Sunday, May 13, 2007

Pope Benedict and Hector Diego's Cognitive Dissonance

by Hector Diego

Would you buy a used car from this man?

Yahoo News reports on Pope Benedict in Brazil, May 13--why do I feel extreme cognitive dissonance when he makes the following claim?

"This is the faith that has made Latin America the 'continent of hope,'" Benedict told the crowd of nearly 150,000 gathered outside the mammoth basilica of Aparecida.

If the Catholic Church is Benedict's idea of hope, I would hate to see his despair. According to Clara Steinberg-Spitz, the Spanish and Portuguese Inquisition was imported to South America. They considered it their duty to torture people who differed with them on religious doctrine, was a practitioner of the native religion, or was a Jew.

"The most common form of torture in the New World was the potro, a bedlike frame with straps from side to side upon which the prisoner was placed, naked. The prisoner's limbs were strapped with leather bands, and tightened by the turns of a wheel, causing excruciating pain. Often, a prisoner would confess after the first turn of the wheel. Another form of torture was administered by placing a silk scarf in the prisoner's mouth and then pouring huge quantities of water into his mouth; the prisoner's stomach became distended and unbearably painful."

"The brazo secular (secular authorities) was responsible for reading the death penalty, and also for igniting the pyre at the stake. The auto de fé, or act of faith, was intended to be an enactment of the Last Day of Judgment. Its primary role was to serve as an example to the recently converted Indians and strike terror into the Hebrews. Punishment, from the Inquisition's point of view, was a penance. The tribunal devoted its efforts not merely to finding its victims guilty, but to extracting penitential confessions from them."
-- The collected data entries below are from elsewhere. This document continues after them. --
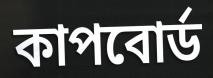
কাপবোর্ড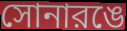
সোনারঙে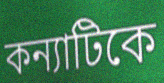
কন্যাটিকে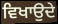
ਵਿਖਾਉਦੇ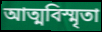
আত্মবিস্মৃতাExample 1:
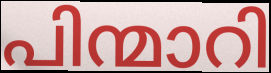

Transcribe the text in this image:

പിന്മാറി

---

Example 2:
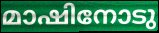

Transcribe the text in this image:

മാഷിനോടു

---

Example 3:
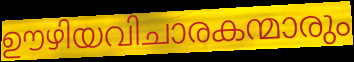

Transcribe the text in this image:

ഊഴിയവിചാരകന്മാരും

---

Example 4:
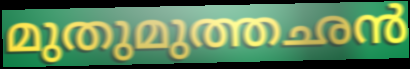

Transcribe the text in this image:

മുതുമുത്തഛൻ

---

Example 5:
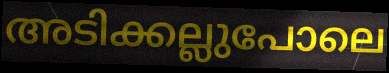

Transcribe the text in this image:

അടിക്കല്ലുപോലെ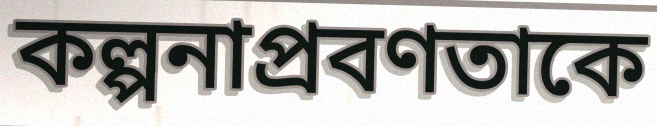
কল্পনাপ্রবণতাকে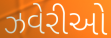
ઝવેરીઓ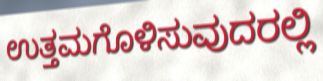
ಉತ್ತಮಗೊಳಿಸುವುದರಲ್ಲಿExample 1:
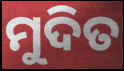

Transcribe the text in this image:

ମୁଦିତ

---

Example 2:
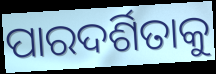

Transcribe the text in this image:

ପାରଦର୍ଶିତାକୁ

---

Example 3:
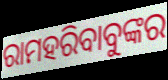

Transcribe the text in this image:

ରାମହରିବାବୁଙ୍କର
So the church only sentenced the poor soul to the torture of being burned alive at the stake--which they called being "relaxed"--leaving it to the secular authorities to do the burning. And many, even after recanting, were burned anyway.

You can read the remainder of Clara Steinberg-Spitz' article here. But you won't find it very relaxing.

I ask you--can you really believe in a God who endorses cruelty?